» REQUIREMENT 1
Answer these questions from the CML abstract:
(a) What total daily dose of nilotinib did group 1 receive?
(b) From which database were the group 3 patients selected?
(c) What is the abstract's number?
» REQUIREMENT 2
Do these statements agree with the CML abstract? Answer yes or no for each and quote the deciding words.
(a) Group 3 patients took imatinib 400 mg once a day.
(b) The RE-NICE study did not permit crossover between treatment arms.
(c) The abstract is listed as a poster presentation.
» REQUIREMENT 3
How would the CML abstract go on after its last sentence? Write the next part.

» DOCUMENT TEXT
============================================================

Session topic: 8. Chronic myeloid leukemia - Clinical

Keyword(s): Molecular response, Chronic myeloid leukemia

Abstract: PB1815

Type: Publication Only

Background
Imatinib (IM) and its generic form are widely used as one of the standards of care for chronic phase (CP) chronic myeloid leukemia (CML). Although 7-year data by the IRIS demonstrated the long-term prognostic value of molecular response at specific time points, achieving major molecular response (MMR) at 18 months showed minimal event-free survival (EFS) benefit, compared with not achieving MMR but having complete cytogenetic response (CCyR). In addition, the best treatment for these patients remains less clear.

Aims
In this study, we investigated the efficacy of nilotinib (NIL) versus high-dose IM versus sustaining standard-dose IM for the patients in CCyR with suboptimal molecular response to first-line IM therapy.

Methods
Early CP CML patients who have achieved CCyR but not MMR after 18 to 24 months on first-line IM therapy at a daily dose of 400 mg were divided into the three treatment groups; nilotinib (NIL) 400mg BID (800 mg/day; group 1) vs IM 400 mg BID (800 mg/day; group 2) vs IM 400mg QD (400mg/day; group 3). Group 1 and 2 patients were selected in the RE-NICE multicenter study, in which crossover to the alternate treatment arm was allowed for patients failing to achieve a MMR at 12 months and for intolerant patients, and for patients who lost MMR at any time of treatment. Group 3 patients who have achieved CCyR but not MMR after at least 18 months of first-line IM therapy were selected from the Asia CML Registry (ACR) database system with the same inclusion criteria of RE-NICE. The efficacy endpoints are MMR rate by 12 months and MMR rate and undetectable molecular residual disease (UMRD) rates by 36 months.

============================================================

» Stored data
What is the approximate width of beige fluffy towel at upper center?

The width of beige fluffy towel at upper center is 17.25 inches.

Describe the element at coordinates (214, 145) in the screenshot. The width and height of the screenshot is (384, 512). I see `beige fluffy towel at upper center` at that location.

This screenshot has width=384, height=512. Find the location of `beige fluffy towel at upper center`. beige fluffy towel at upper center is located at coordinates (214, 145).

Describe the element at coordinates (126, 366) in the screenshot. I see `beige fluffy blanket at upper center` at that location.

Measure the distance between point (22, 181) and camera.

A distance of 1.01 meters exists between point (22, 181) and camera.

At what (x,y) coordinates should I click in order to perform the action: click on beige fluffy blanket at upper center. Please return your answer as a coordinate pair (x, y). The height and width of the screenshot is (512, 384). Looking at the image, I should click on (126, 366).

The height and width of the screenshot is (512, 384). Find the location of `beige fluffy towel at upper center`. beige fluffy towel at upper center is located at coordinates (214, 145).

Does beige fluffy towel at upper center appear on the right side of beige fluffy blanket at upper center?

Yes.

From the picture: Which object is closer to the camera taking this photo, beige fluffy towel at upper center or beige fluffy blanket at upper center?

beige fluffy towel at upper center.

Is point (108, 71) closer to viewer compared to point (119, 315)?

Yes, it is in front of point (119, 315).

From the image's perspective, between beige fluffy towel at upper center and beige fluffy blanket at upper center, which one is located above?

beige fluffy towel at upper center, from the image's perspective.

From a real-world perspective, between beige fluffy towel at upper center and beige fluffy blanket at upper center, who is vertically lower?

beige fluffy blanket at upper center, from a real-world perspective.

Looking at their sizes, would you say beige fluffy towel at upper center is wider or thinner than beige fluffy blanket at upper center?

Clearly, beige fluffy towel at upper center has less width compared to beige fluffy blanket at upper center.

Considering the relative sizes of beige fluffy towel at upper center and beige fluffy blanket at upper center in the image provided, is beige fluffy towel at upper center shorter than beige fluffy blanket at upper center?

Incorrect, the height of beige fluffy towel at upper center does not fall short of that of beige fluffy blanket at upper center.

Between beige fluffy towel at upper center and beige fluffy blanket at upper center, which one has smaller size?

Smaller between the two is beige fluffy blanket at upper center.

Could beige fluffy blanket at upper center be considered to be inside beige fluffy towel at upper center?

============================================================

» RESPONSE 1
(a) 800 mg/day (400 mg twice daily)
(b) The Asia CML Registry (ACR) database system
(c) PB1815

» RESPONSE 2
(a) Yes: "IM 400mg QD (400mg/day; group 3)"
(b) No: "crossover to the alternate treatment arm was allowed"
(c) No: "Type: Publication Only"

» RESPONSE 3
Results
With a data cut-off date of 07 Dec 2016, a total of 108 patients were evaluated; 28 patients in NIL group (group 1), 28 patients in high-dose IM group (group 2), and 52 patients in standard-dose IM group (group 3). Median follow-up duration from enrollment was 36 months (range, 1-36), 45 months (range, 21-63), and 90 months (range, 14-159) for each group, respectively. All patients in group 1 remained NIL treatment, 18 patients in group 2 crossed over to NIL 400mg BID due to intolerance (n=4) and lack of response (no MMR after 12 months; n=14), in group 3, 22 patients switched to other treatment due to intolerance (n=7), lack of response (no MMR; n=12), failure (n=1), or treatment-free remission trial (n=2) and 2 patients lost to follow-up. When data on patients who crossed over to the other treatment was included, cumulative incidence (CI) of MMR by 36 months was significantly higher in group 1 than group 3 (83.1% vs 57.1%, P=0.021), but there was no different in group 1 vs 2 (P = 0.195) and group 2 vs 3 (P = 0.297). CI of MR4.5 by 36 months showed a trend of higher in group 1 than the other two group (11.7% vs 0% vs 2.6%, group 1 vs 2, P=0.066, group 1 vs 3, P=0.099, group 2 vs 3, P=0.405).

Conclusion
NIL 400mg twice daily treatment showed better efficacy than standard-dose IM for the treatment of patients who have suboptimal molecular response to first-line IM. Additionally, a switch to NIL in suboptimal molecular responder to IM had a trend for achieving a MR4.5 more frequently, suggesting the potential benefit of a treatment-free remission.